[TEXTO FORNECIDO]
· · · · ·
O terceiro discute-se assim. ― Parece que o que é mais universal não tem prioridade em o nosso conhecimento intelectual.
 
1. ― Pois, o que tem prioridade e é mais conhecido, por natureza, é posterior e menos conhecido por nós. Ora, os universais têm prioridade, por natureza, porque se chama primeiro aquilo de que não há reciprocação quanto à conseqüência pela qual dizemos que uma coisa existe. Logo, os universais são posteriores.
 
2. Demais. ― O composto é, para nós, anterior ao simples. Ora, os universais são o que há de mais simples. Logo, são conhecidos por nós posteriormente.
 
3. Demais. ― O Filósofo diz, que nós conhecemos o definido antes de conhecermos as partes da definição. Ora, o mais universal é parte da definição do menos universal; assim, animal é parte da definição do homem. Logo, os universais são, quanto a nós, conhecidos posteriormente.
 
4. Demais. ― Pelos efeitos, chegamos às causas e aos princípios. Ora, os universais são princípios. Logo, são conhecidos por nós posteriormente.
 
Mas, em contrário, pelo universal é que devemos chegar ao singular.
· · · · ·
[LISTAGEM]
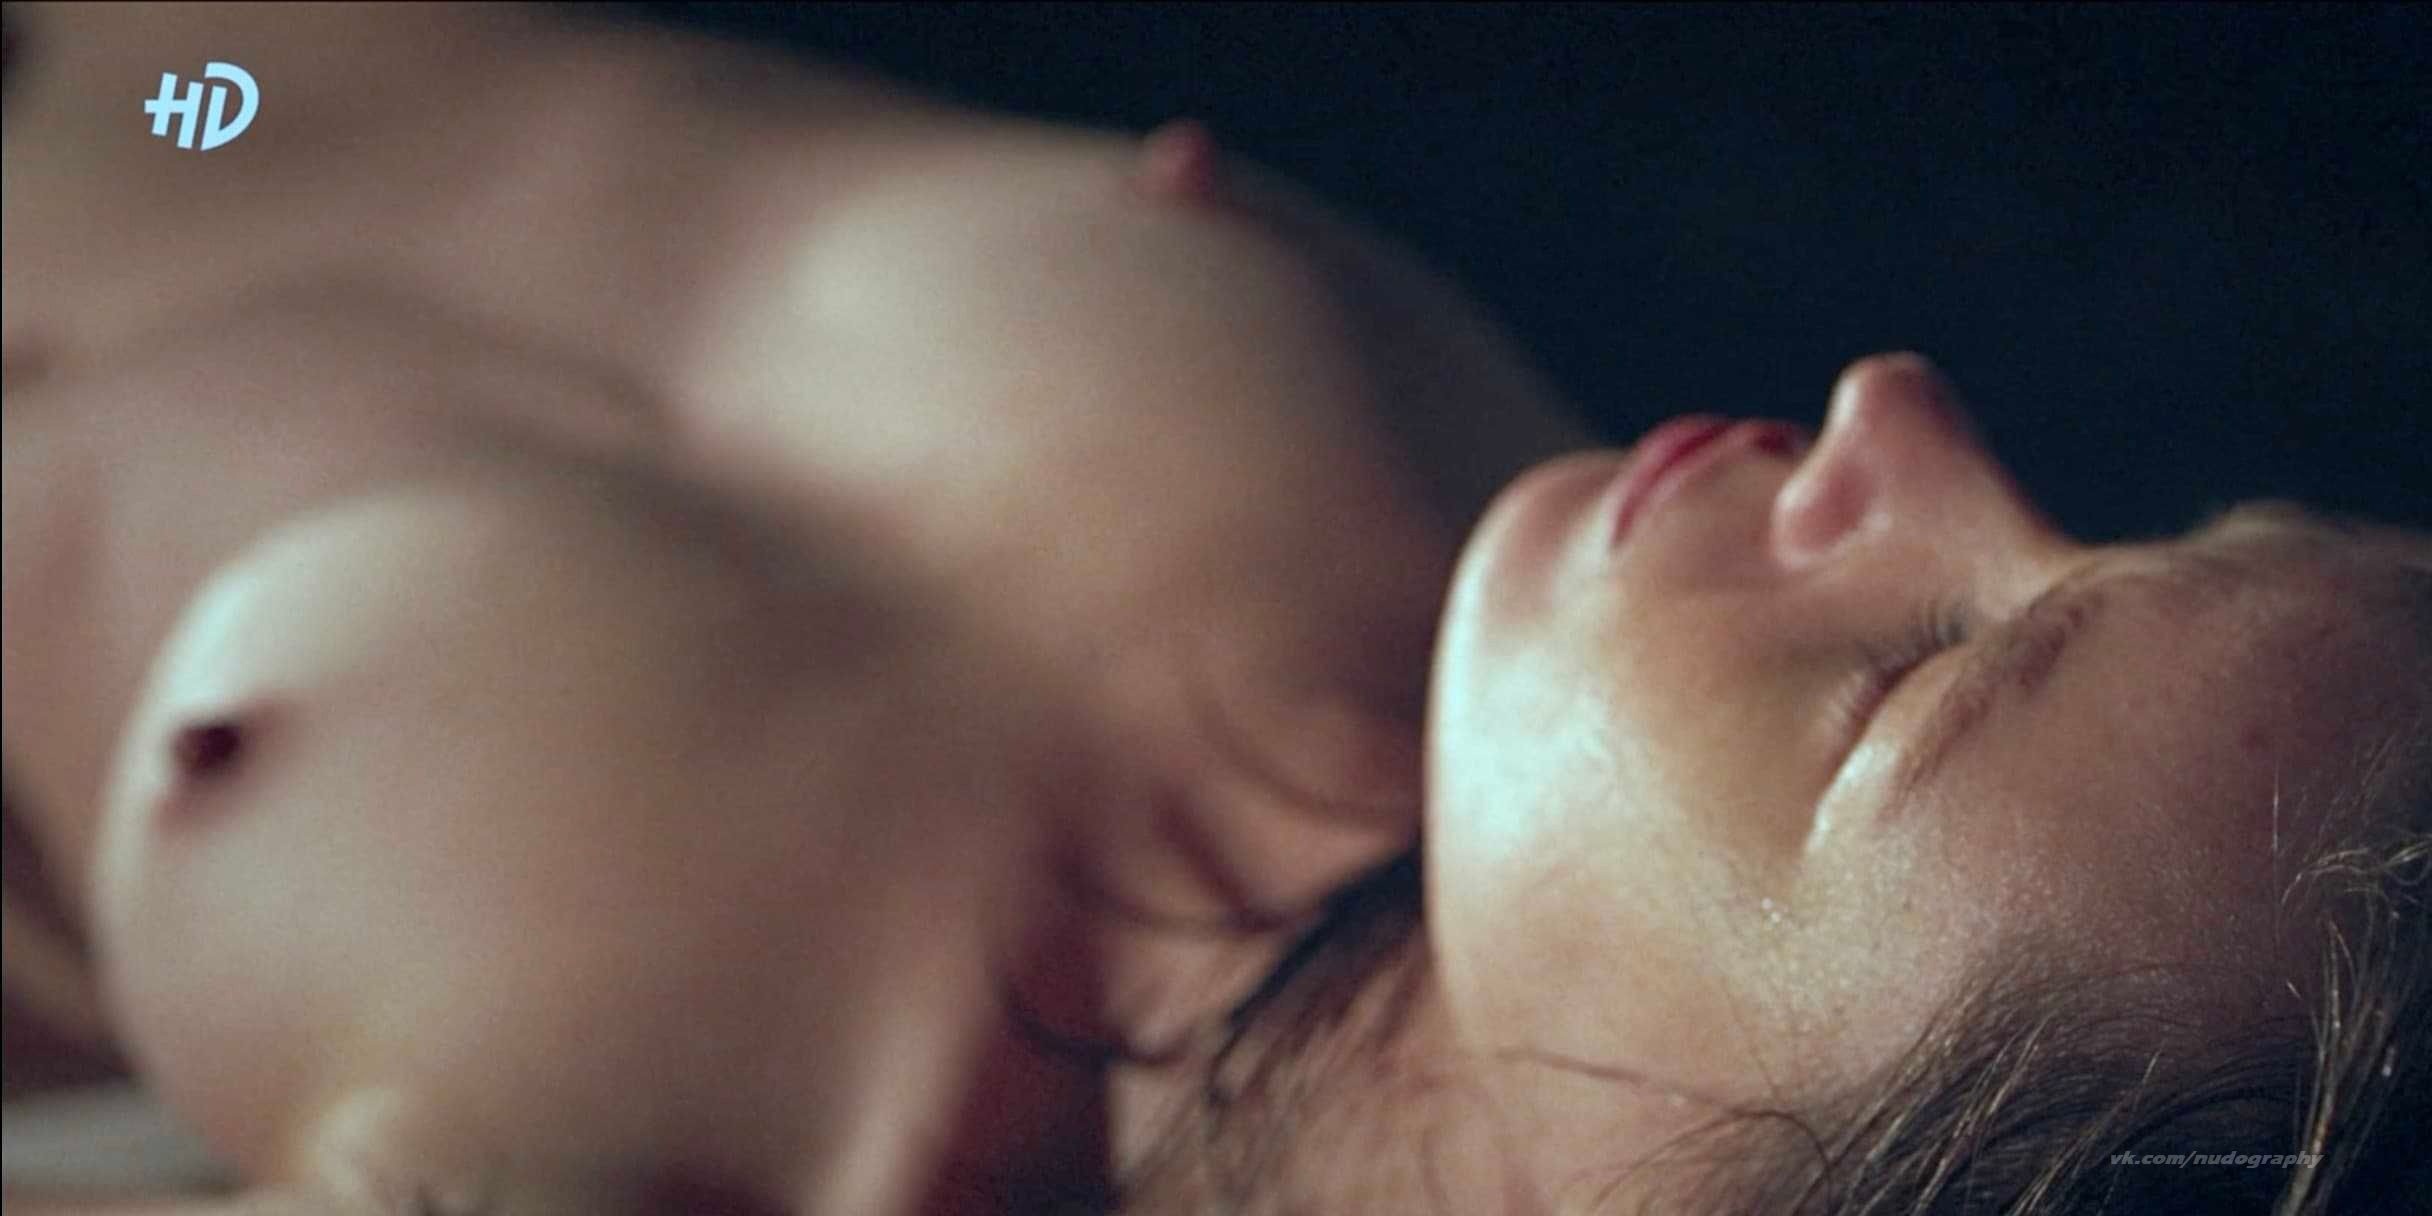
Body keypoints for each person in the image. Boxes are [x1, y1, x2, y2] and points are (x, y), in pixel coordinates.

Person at [7, 7, 2426, 1216]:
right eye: (2119, 524)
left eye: (1915, 675)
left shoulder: (633, 1148)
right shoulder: (1489, 558)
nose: (1900, 413)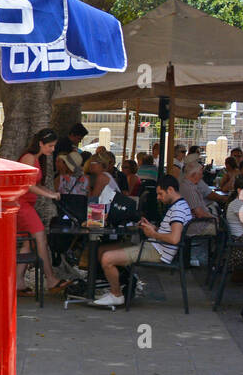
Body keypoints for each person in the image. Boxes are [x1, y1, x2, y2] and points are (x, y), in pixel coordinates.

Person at [93, 174, 191, 307]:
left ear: (170, 190)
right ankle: (122, 283)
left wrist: (153, 234)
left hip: (158, 251)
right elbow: (169, 232)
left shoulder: (178, 209)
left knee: (106, 258)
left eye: (160, 194)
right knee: (101, 250)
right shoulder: (180, 205)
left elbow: (174, 239)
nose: (158, 198)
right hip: (155, 246)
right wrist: (153, 228)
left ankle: (116, 294)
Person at [16, 128, 69, 293]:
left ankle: (18, 283)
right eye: (50, 146)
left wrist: (50, 193)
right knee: (41, 239)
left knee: (27, 244)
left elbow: (35, 185)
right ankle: (51, 279)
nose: (52, 150)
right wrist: (50, 195)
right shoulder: (29, 158)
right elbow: (28, 185)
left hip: (26, 205)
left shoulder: (37, 159)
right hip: (22, 205)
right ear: (40, 143)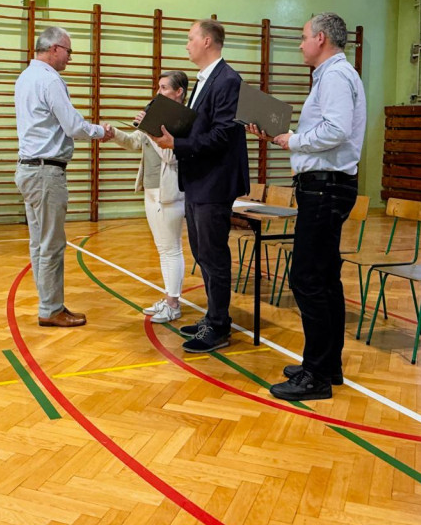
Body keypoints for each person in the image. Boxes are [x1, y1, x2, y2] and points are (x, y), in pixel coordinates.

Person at [251, 12, 366, 402]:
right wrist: (283, 137)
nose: (299, 45)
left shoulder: (334, 76)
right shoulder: (332, 75)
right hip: (325, 186)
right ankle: (326, 364)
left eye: (303, 38)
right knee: (323, 277)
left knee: (307, 278)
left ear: (321, 38)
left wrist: (293, 140)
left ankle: (316, 374)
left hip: (326, 188)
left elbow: (336, 129)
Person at [151, 19, 248, 353]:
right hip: (198, 180)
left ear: (208, 41)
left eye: (191, 38)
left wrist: (175, 145)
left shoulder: (228, 80)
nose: (187, 44)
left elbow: (223, 135)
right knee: (203, 254)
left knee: (213, 254)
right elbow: (198, 128)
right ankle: (212, 315)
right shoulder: (206, 80)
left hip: (214, 181)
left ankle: (220, 325)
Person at [14, 26, 114, 328]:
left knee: (39, 243)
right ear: (55, 48)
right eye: (69, 51)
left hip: (30, 169)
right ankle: (51, 309)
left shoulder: (25, 77)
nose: (70, 58)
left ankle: (49, 304)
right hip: (45, 172)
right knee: (52, 244)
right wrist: (101, 132)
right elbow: (72, 125)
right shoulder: (49, 79)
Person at [110, 71, 188, 323]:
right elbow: (135, 143)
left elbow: (171, 156)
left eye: (165, 88)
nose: (159, 92)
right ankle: (168, 299)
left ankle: (174, 304)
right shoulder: (157, 117)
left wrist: (151, 130)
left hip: (170, 193)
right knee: (162, 248)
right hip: (151, 189)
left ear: (179, 92)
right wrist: (114, 135)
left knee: (171, 249)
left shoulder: (183, 121)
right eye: (158, 87)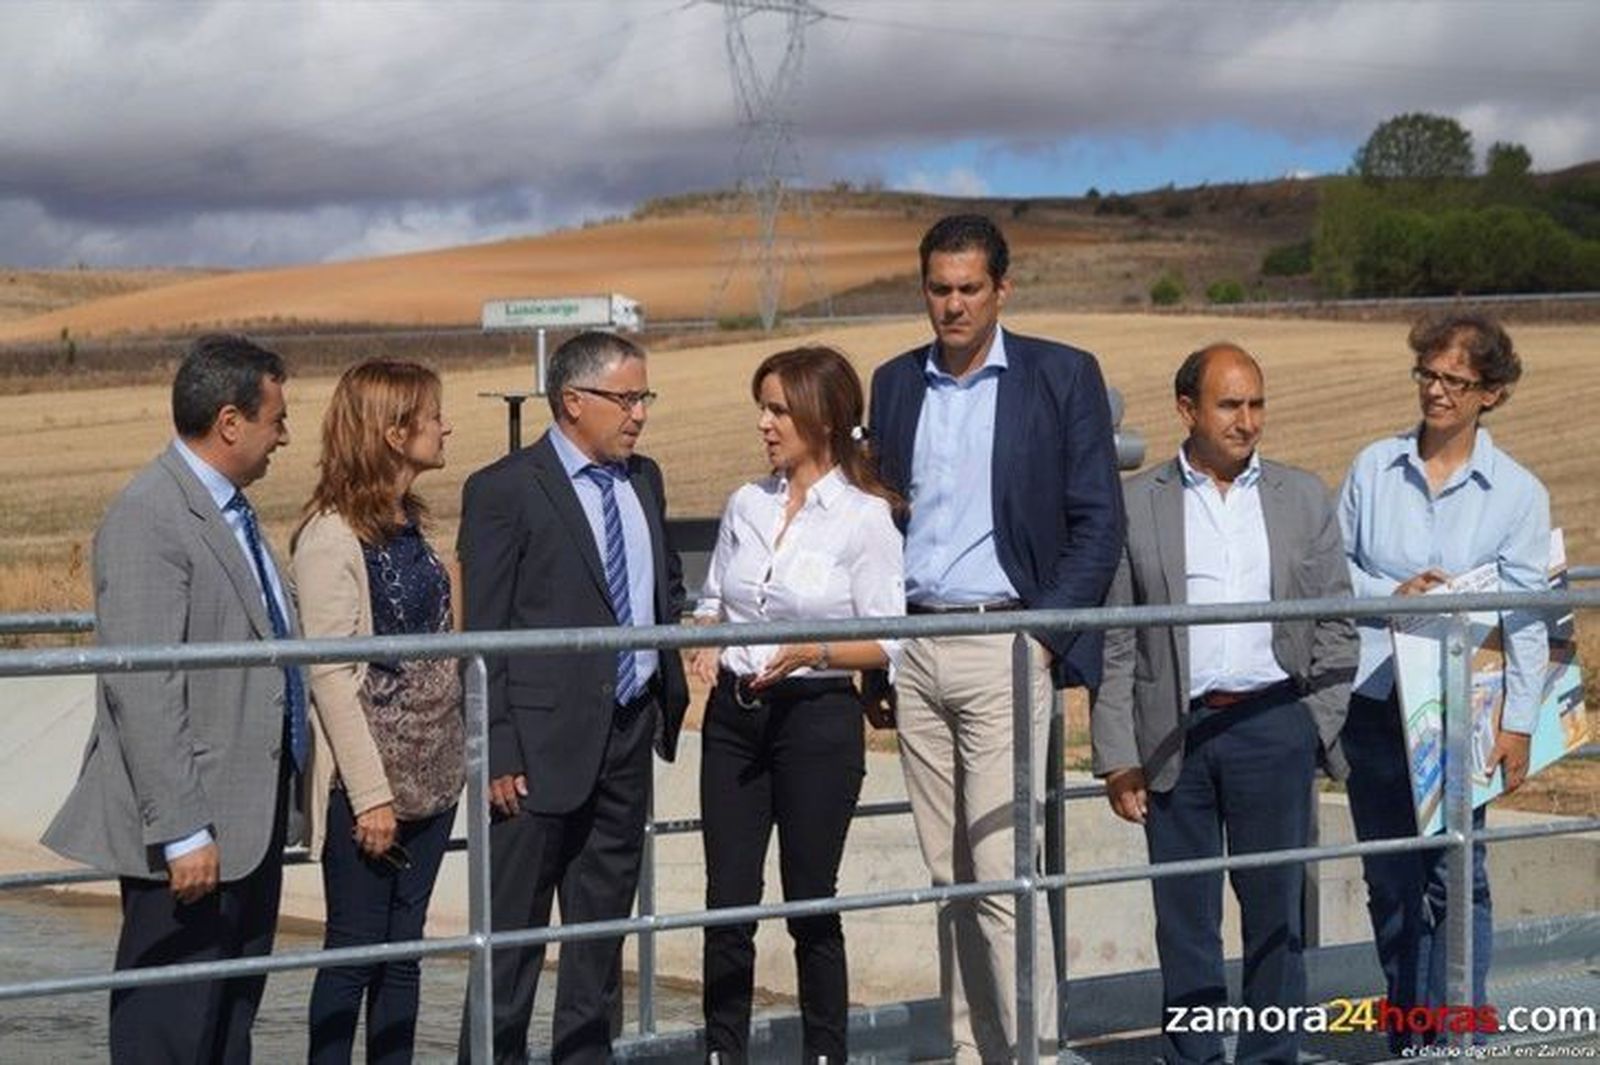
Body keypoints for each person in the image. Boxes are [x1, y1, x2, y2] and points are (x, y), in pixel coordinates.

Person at [867, 214, 1124, 1061]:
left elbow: (1098, 523)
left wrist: (1040, 640)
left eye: (969, 288)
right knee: (950, 876)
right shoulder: (896, 383)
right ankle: (972, 1051)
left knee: (1007, 871)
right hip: (918, 645)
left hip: (1005, 645)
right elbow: (881, 520)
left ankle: (1035, 1051)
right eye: (939, 289)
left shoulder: (1061, 374)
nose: (953, 305)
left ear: (1002, 288)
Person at [1091, 343, 1357, 1064]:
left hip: (1274, 724)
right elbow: (1115, 640)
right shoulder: (1137, 503)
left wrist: (1312, 725)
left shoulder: (1302, 495)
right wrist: (1117, 755)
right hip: (1174, 734)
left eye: (1256, 403)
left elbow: (1337, 622)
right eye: (1230, 404)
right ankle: (1196, 1058)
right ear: (1187, 410)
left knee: (1275, 914)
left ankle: (1271, 1057)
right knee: (1186, 922)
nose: (1247, 420)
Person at [42, 334, 304, 1064]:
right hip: (191, 834)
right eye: (276, 418)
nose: (284, 435)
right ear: (230, 421)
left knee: (227, 1028)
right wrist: (184, 829)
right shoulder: (150, 515)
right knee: (169, 1030)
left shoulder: (234, 514)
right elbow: (144, 684)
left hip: (247, 824)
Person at [455, 330, 690, 1064]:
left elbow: (662, 591)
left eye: (644, 396)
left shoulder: (644, 478)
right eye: (627, 397)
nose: (639, 414)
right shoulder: (503, 490)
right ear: (573, 401)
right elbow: (484, 631)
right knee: (511, 951)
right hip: (531, 757)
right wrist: (496, 748)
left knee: (597, 948)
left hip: (626, 737)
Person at [687, 346, 905, 1064]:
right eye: (764, 407)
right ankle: (724, 1053)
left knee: (810, 899)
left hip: (815, 719)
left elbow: (889, 640)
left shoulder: (866, 517)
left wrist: (815, 651)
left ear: (823, 415)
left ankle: (824, 1054)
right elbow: (715, 600)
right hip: (734, 718)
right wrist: (705, 637)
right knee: (729, 902)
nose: (764, 423)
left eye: (778, 409)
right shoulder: (745, 504)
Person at [1338, 313, 1549, 1050]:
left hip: (1465, 708)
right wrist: (1389, 592)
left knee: (1456, 876)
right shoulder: (1372, 467)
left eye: (1455, 381)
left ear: (1490, 393)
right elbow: (1334, 572)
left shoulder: (1517, 492)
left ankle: (1457, 1033)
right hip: (1375, 699)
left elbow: (1529, 616)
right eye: (1427, 374)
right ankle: (1409, 1031)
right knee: (1390, 882)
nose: (1436, 391)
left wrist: (1519, 722)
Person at [291, 360, 463, 1064]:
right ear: (394, 432)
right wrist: (370, 796)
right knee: (355, 950)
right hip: (368, 788)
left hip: (432, 775)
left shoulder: (410, 522)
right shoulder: (331, 536)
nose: (445, 425)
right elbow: (331, 676)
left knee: (404, 953)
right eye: (433, 414)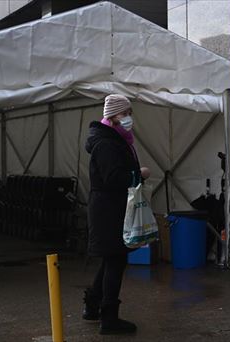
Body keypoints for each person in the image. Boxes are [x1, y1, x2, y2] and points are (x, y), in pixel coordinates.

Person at [83, 94, 150, 335]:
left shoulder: (112, 139)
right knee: (116, 260)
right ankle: (109, 317)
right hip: (109, 209)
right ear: (112, 116)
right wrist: (138, 175)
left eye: (130, 113)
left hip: (109, 208)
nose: (129, 118)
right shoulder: (107, 143)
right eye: (125, 114)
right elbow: (113, 178)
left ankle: (92, 305)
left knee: (110, 258)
· · · · ·
Segundo o texto fornecido, por meio de que chegamos às causas e aos princípios? A listagem não tem relação com o texto fornecido.

Pelos efeitos.